Neal realized with horror that they were inside the hourglass, would always be inside the hourglass--

Neal startled awake, taking a moment to convince himself he was home, in bed. The sound of the sand rasping against itself and everything else still rang in his ears, and he sat up to look around. That wasn't good enough either, he'd have to move around to shake it off.

He got up and went out into the hall, knowing Steve was still awake even before seeing the light on in the other room. Steve would always be awake.

At least he knew this dream had been his, from the beginning. He wouldn't be dreaming Steve's dreams with him, anymore. He'd probably be dreaming for him.

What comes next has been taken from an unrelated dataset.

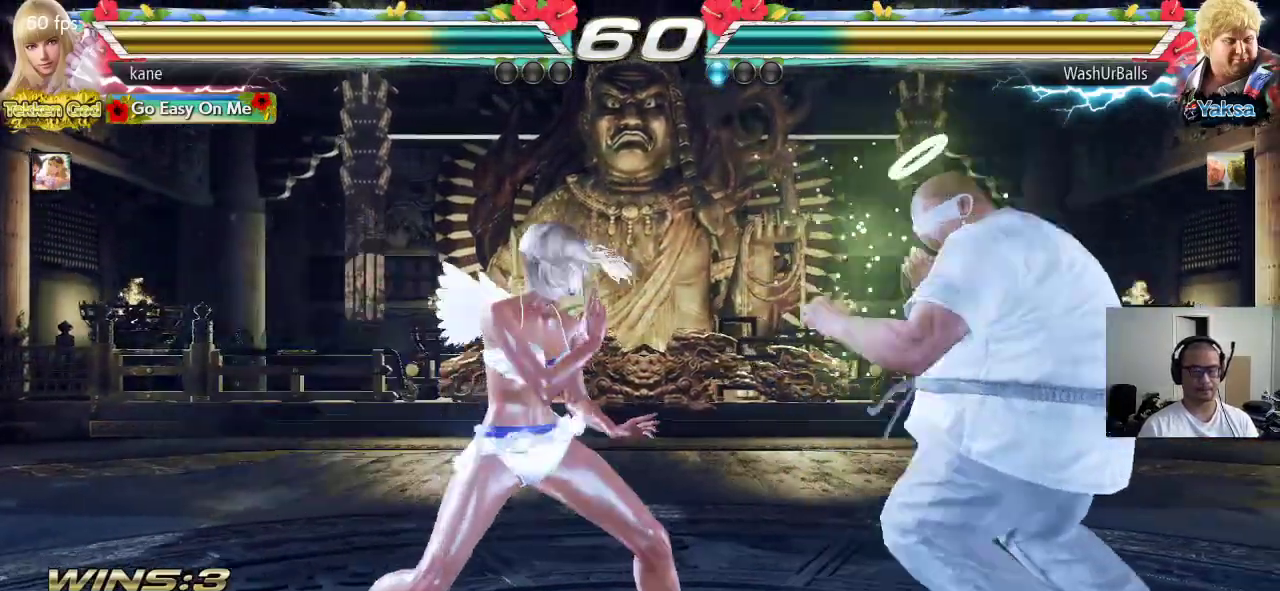
{"buttons": ["CROSS", "CIRCLE"], "left_stick": "down-right", "events": [[350, "left_stick", "center"], [433, "left_stick", "down-right"], [450, "CIRCLE", "down"], [450, "CROSS", "down"]]}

Neal thought about the hourglass and the implications of it and went for a glass of water.

* * *

Jessica called again, and they blatantly avoided her. Sooner or later, she'd come out in person. But until then, like Neal had said, there was no proof they'd had anything to do with the kid or what had happened at the mall. No real proof.

* * *

Thursday, December 2nd

Steve daydreamed.

It had chosen itself at random, a memory that surfaced when he drifted out of the house into the backyard. Being unable to sleep left his mind open for occasional forays into a different kind of unconsciousness, a chance to reset, to process what the waking world presented him. He didn't remember walking into the backyard; he was in another place and time, but not one of the time/place leaps he'd been subjected to when out of Neal's sight. That was over.

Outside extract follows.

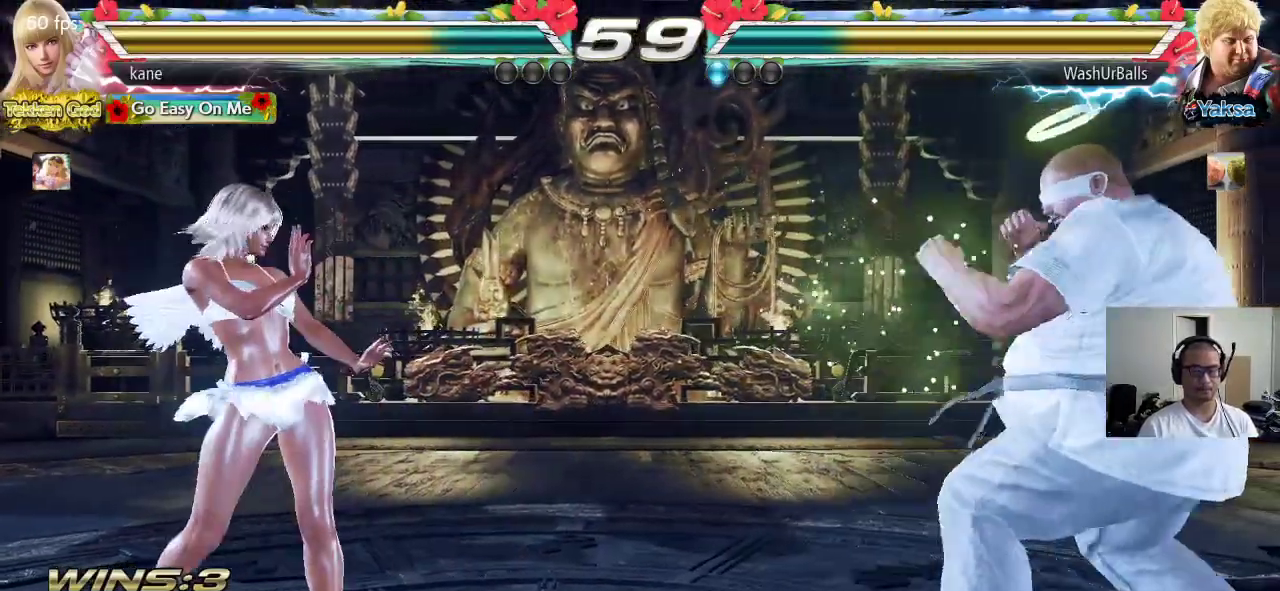
{"buttons": [], "left_stick": "center", "events": [[50, "CIRCLE", "up"], [67, "left_stick", "center"], [83, "CROSS", "up"]]}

Frankly, he was glad November was over. If he was lucky, he'd survive the year. Luck was a matter of perspective.

There had been a tower in the Outlands, a room that curved on itself as if M.C. Escher had been allowed to build one of his strange illusions. They'd all been standing there at the end, one way or another, trying to wrench the Evenwhen back out of hands that shouldn't have held it.

...they were all part of it, were all bridged together, even Ross and Smitty even though they weren't in the room. It was like a chord, the perfect chord that spanned a spectrum that included everything heard and unheard.

Then they had destroyed Tuirnarin. The moment had been frightening, had belonged to a version of him that hadn't truly lived that day. His original form was long since buried in Athyrian soil by then, at the base of Siarion's Tower. But the memory remained. There had been that perfect chord, and it seemed like he could almost hear it, if he tried hard enough, if he let it come to him. If only he could hum it, if only it would present itself as actual sound in his memory...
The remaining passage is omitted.